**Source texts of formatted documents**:
=== Section Start ===
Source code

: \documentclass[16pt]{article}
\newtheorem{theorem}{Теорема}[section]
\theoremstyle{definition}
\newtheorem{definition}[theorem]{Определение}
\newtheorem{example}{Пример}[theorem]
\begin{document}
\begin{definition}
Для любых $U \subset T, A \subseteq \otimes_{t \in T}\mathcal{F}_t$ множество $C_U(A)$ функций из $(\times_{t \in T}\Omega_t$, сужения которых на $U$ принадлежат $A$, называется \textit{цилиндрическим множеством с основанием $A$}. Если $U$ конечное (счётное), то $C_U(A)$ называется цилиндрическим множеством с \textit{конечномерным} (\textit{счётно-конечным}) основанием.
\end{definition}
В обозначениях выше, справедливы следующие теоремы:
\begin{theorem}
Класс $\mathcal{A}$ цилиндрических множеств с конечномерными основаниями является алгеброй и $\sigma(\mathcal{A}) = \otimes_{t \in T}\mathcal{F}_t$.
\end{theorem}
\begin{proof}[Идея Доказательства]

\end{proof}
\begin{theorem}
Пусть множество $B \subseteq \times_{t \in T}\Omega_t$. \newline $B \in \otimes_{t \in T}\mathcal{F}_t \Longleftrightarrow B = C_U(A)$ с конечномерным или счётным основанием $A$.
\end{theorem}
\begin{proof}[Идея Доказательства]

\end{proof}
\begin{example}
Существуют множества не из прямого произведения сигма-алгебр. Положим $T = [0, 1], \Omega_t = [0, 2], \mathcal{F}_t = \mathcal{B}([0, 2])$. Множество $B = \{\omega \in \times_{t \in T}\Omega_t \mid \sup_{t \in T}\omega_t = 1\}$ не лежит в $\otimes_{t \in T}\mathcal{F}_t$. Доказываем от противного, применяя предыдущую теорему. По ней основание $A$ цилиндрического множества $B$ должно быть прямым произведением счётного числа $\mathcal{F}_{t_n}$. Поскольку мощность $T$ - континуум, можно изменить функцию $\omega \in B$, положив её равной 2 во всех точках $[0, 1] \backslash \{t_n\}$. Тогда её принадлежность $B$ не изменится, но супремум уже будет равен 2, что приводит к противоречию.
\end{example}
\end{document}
=== Section End ===
**Assigned task**: Copy the records above exactly, leaving nothing out.

**Result of the task**:
Source code

: \documentclass[16pt]{article}
\newtheorem{theorem}{Теорема}[section]
\theoremstyle{definition}
\newtheorem{definition}[theorem]{Определение}
\newtheorem{example}{Пример}[theorem]
\begin{document}
\begin{definition}
Для любых $U \subset T, A \subseteq \otimes_{t \in T}\mathcal{F}_t$ множество $C_U(A)$ функций из $(\times_{t \in T}\Omega_t$, сужения которых на $U$ принадлежат $A$, называется \textit{цилиндрическим множеством с основанием $A$}. Если $U$ конечное (счётное), то $C_U(A)$ называется цилиндрическим множеством с \textit{конечномерным} (\textit{счётно-конечным}) основанием.
\end{definition}
В обозначениях выше, справедливы следующие теоремы:
\begin{theorem}
Класс $\mathcal{A}$ цилиндрических множеств с конечномерными основаниями является алгеброй и $\sigma(\mathcal{A}) = \otimes_{t \in T}\mathcal{F}_t$.
\end{theorem}
\begin{proof}[Идея Доказательства]

\end{proof}
\begin{theorem}
Пусть множество $B \subseteq \times_{t \in T}\Omega_t$. \newline $B \in \otimes_{t \in T}\mathcal{F}_t \Longleftrightarrow B = C_U(A)$ с конечномерным или счётным основанием $A$.
\end{theorem}
\begin{proof}[Идея Доказательства]

\end{proof}
\begin{example}
Существуют множества не из прямого произведения сигма-алгебр. Положим $T = [0, 1], \Omega_t = [0, 2], \mathcal{F}_t = \mathcal{B}([0, 2])$. Множество $B = \{\omega \in \times_{t \in T}\Omega_t \mid \sup_{t \in T}\omega_t = 1\}$ не лежит в $\otimes_{t \in T}\mathcal{F}_t$. Доказываем от противного, применяя предыдущую теорему. По ней основание $A$ цилиндрического множества $B$ должно быть прямым произведением счётного числа $\mathcal{F}_{t_n}$. Поскольку мощность $T$ - континуум, можно изменить функцию $\omega \in B$, положив её равной 2 во всех точках $[0, 1] \backslash \{t_n\}$. Тогда её принадлежность $B$ не изменится, но супремум уже будет равен 2, что приводит к противоречию.
\end{example}
\end{document}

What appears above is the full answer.